The purpose of this study was to evaluate Google Gemini’s responses to common post-operative questions pertaining to breast reconstruction surgery.

Methods

Google Gemini AI was prompted with 14 common post-operative questions related to breast reconstruction surgery. Four experienced breast reconstructive surgeons and four advanced practice providers (APPs) evaluated the responses for accuracy, completeness, relevance, and overall quality on a 4-point Likert scale. Median scores were calculated and utilized as the final score. Responses were further categorized as accurate vs inaccurate, complete vs incomplete, relevant vs irrelevant, and high vs low quality. Readability was evaluated using the Fleisch-Kincaid reading scale.

Results

Attending surgeons classified 12/14 responses (86%) as accurate, 12/14 (86%) as complete, 13/14 (93%) as relevant, and 12/14 (86%) as high quality. APPs rated 11/14 responses (79%) as accurate, 12/14 (86%) as complete, 14 /14 (100%) as relevant, and 10/14 (71%) as high quality. APPs assigned lower median scores for overall quality than physicians (p=0.003). The mean Flesch-Kincaid readability score was 52.3.

Conclusion

Google Gemini provided relevant and complete responses to common post-operative questions pertaining to breast reconstruction. The “fairly difficult” readability score may pose challenges for certain patient populations. Differences in scores between physicians and APPs for “overall quality” may be due to higher levels of experience among physicians, allowing them to evaluate answers in a broader context.
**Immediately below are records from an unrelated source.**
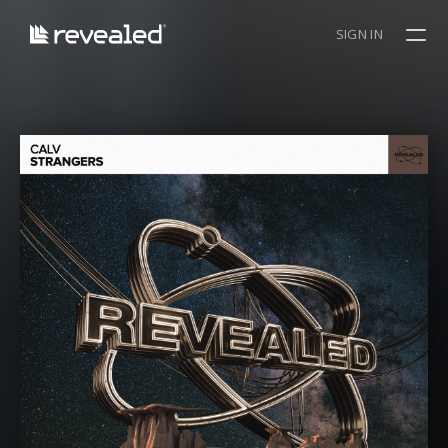
SIGN IN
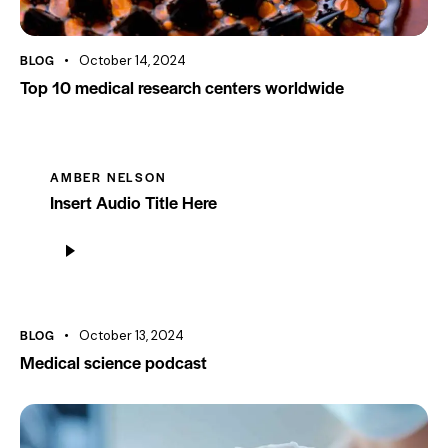
BLOG
October 14, 2024
Top 10 medical research centers worldwide
AMBER NELSON
Insert Audio Title Here
Audio
Player
BLOG
October 13, 2024
Medical science podcast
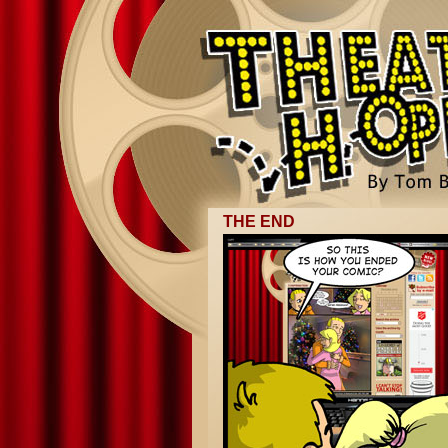
THE END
While Google Gemini demonstrates potential as a tool for patient education, patients should be advised to consult with clinicians for the most reliable and personalized medical advice.

查看原文本刊更多论文

评估谷歌Gemini的人工智能对乳房重建后问题的回答

本研究的目的是评估谷歌Gemini对与乳房重建手术有关的常见术后问题的反应。方法使用google Gemini AI查询乳房再造术后常见的14个问题。4名经验丰富的乳房重建外科医生和4名高级执业医师（APPs）对回答的准确性、完整性、相关性和整体质量进行了4分李克特评分。计算中位数得分作为最终得分。回答进一步分类为准确与不准确，完整与不完整，相关与不相关，高质量与低质量。采用Fleisch-Kincaid阅读量表评估可读性。结果主治医师对12/14反应的分类为准确（86%）、完整（86%）、相关（93%）和高质量（86%）。app将11/14（79%）的回答评为准确，12/14（86%）为完整，14 /14（100%）为相关，10/14（71%）为高质量。应用程序对整体质量的中位数评分低于医生（p=0.003）。Flesch-Kincaid的平均可读性评分为52.3分。结论google Gemini对乳房再造术后常见问题提供了相关且完整的回答。“相当难”的可读性评分可能对某些患者群体构成挑战。医生和app在“整体质量”方面的得分差异可能是由于医生的经验水平更高，这使他们能够在更广泛的背景下评估答案。虽然谷歌Gemini展示了作为患者教育工具的潜力，但应该建议患者咨询临床医生，以获得最可靠和个性化的医疗建议。

本文章由计算机程序翻译，如有差异，请以英文原文为准。

求助全文

约1分钟内获得全文求助全文

来源期刊

Journal of Plastic Reconstructive and Aesthetic Surgery 医学-外科

CiteScore

3.10

自引率

11.10%

发文量

578

审稿时长

3.5 months

期刊介绍： JPRAS An International Journal of Surgical Reconstruction is one of the world''s leading international journals, covering all the reconstructive and aesthetic aspects of plastic surgery. The journal presents the latest surgical procedures with audit and outcome studies of new and established techniques in plastic surgery including: cleft lip and palate and other heads and neck surgery, hand surgery, lower limb trauma, burns, skin cancer, breast surgery and aesthetic surgery.